Kent recordó su encuentro con Juan en el Área Secreta de Experiencia, donde apenas había escapado de ser completamente aniquilado por él.
Sus ojos se dirigieron nerviosamente hacia Elsa en el trono, y rápidamente tartamudeó:
—Mi Señora, ¡él es el Asesinadedioses!
¡El que has estado buscando!
Una presión aterradora llenó la habitación.
Desde su posición elevada, Elsa lo miró fríamente y dijo:
—Él está conmigo ahora.
Responde a sus preguntas.
Kent tragó saliva, mirándola a ella y luego a Juan, antes de abrir la boca a regañadientes.
—En cuanto a las sectas de cultivación, no sé mucho.
Hace aproximadamente mil años, desaparecieron misteriosamente, como si hubiera ocurrido alguna gran crisis.

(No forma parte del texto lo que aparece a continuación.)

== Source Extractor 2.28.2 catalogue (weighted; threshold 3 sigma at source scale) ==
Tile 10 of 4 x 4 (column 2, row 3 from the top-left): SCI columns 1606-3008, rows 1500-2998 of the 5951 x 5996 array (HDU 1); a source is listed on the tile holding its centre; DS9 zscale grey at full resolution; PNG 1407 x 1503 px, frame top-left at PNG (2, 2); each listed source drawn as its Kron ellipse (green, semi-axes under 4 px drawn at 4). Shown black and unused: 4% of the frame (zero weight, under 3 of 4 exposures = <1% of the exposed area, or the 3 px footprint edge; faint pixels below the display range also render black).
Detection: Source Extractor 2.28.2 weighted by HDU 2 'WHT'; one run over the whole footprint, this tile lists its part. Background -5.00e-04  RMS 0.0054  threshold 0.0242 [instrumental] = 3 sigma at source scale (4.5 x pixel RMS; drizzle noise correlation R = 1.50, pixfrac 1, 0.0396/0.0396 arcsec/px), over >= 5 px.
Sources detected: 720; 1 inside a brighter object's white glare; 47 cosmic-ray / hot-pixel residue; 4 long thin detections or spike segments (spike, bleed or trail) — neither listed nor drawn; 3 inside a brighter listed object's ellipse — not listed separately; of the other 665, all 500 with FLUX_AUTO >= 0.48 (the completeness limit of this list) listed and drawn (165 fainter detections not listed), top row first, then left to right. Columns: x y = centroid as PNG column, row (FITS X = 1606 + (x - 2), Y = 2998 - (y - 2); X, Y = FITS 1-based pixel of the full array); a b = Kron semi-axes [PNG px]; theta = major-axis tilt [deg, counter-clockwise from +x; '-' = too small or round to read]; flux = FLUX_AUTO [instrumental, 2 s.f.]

Después de eso, no hubo noticias de ellas.
Juan frunció el ceño.
Eso era consistente con la información que ya conocía.
Presionó más:
—¿Los cultivadores de esas sectas entraron al Mundo de los Dioses?
—¿Q-qué?
—Kent parecía sorprendido y confundido.
Juan estudió su reacción, que parecía genuina.
Al parecer Kent no estaba al tanto de esto.
Continuando, Juan preguntó:
—¿Quién es la persona más fuerte en tu Familia Azure?
¿Alguien entró al Mundo de los Dioses?
—Es el patriarca de nuestra familia.
Ha estado en reclusión, cultivando.
Aparte de mí, unos veinte discípulos más de la Familia Azure descendieron al Mundo de los Dioses, pero todos ellos…
bueno, tú…
—Kent se quedó callado, su voz temblando mientras miraba con temor a Juan.
El poder de Juan era demasiado extraño, y Kent sabía que resistirse era inútil.
Especialmente ahora, con su Colgante de Jade Salvavidas destrozado, Kent no tenía más remedio que someterse.
—¿Dónde está ubicada tu Familia Azure?
—Juan decidió que visitaría al patriarca él mismo.
—Eso…
—Kent dudó, sabiendo que la ubicación de la Familia Azure era un secreto muy bien guardado.
Temía revelarla.
Los ojos de Juan se estrecharon mientras hablaba fríamente:
—No tienes opción.
Aterrorizado, Kent tragó saliva nuevamente y finalmente cedió.
—Diez kilómetros al este de las Montañas Co-Cloud, pero necesitas un método especial para entrar.
Las Montañas Co-Cloud bordeaban la Montaña Nube, donde estaba basada la Familia Blues.
Juan se sorprendió al saber que la Familia Azure había estado operando tan cerca de él todo este tiempo.
—¿Qué método necesitas para entrar?
—preguntó.
Kent dudó pero, viendo la frialdad en los ojos de Juan, respondió rápidamente:
—Hay un melocotonero marchito cerca de la entrada.
Necesitas golpearlo diez veces para romper el sello.
Juan tomó nota de esto y luego preguntó:
—Una última pregunta: ¿cuál es la fuerza del patriarca de tu familia?
Kent respondió rápidamente:
—Realmente no lo sé.
Ha estado en reclusión durante mucho tiempo, y nunca lo he conocido.
Satisfecho de que Kent estaba diciendo la verdad, Juan asintió a Elsa.
Entendiendo el gesto, Elsa habló suavemente:
—¡Guardias!
Las puertas del salón se abrieron, y el Ángel de Seis Alas que había traído a Kent antes entró, su expresión respetuosa.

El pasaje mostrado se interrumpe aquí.